# ABOUT THIS EXERCISE
All lines from the one with "и важная часть" through the last are to be given again exactly as they stand in the data below, and only those.

# DATA PROVIDED
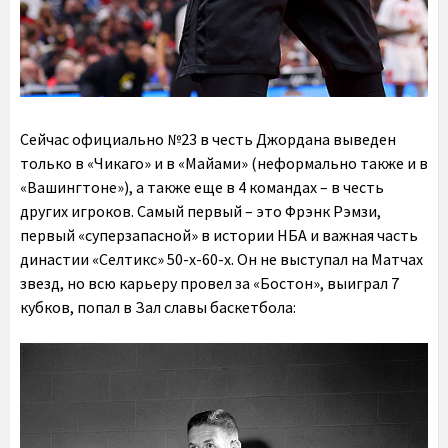
Сейчас официально №23 в честь Джордана выведен
только в «Чикаго» и в «Майами» (неформально также и в
«Вашингтоне»), а также еще в 4 командах – в честь
других игроков. Самый первый – это Фрэнк Рэмзи,
первый «суперзапасной» в истории НБА и важная часть
династии «Селтикс» 50-х-60-х. Он не выступал на Матчах
звезд, но всю карьеру провел за «Бостон», выиграл 7
кубков, попал в Зал славы баскетбола:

# RESULT BELOW
первый «суперзапасной» в истории НБА и важная часть
династии «Селтикс» 50-х-60-х. Он не выступал на Матчах
звезд, но всю карьеру провел за «Бостон», выиграл 7
кубков, попал в Зал славы баскетбола:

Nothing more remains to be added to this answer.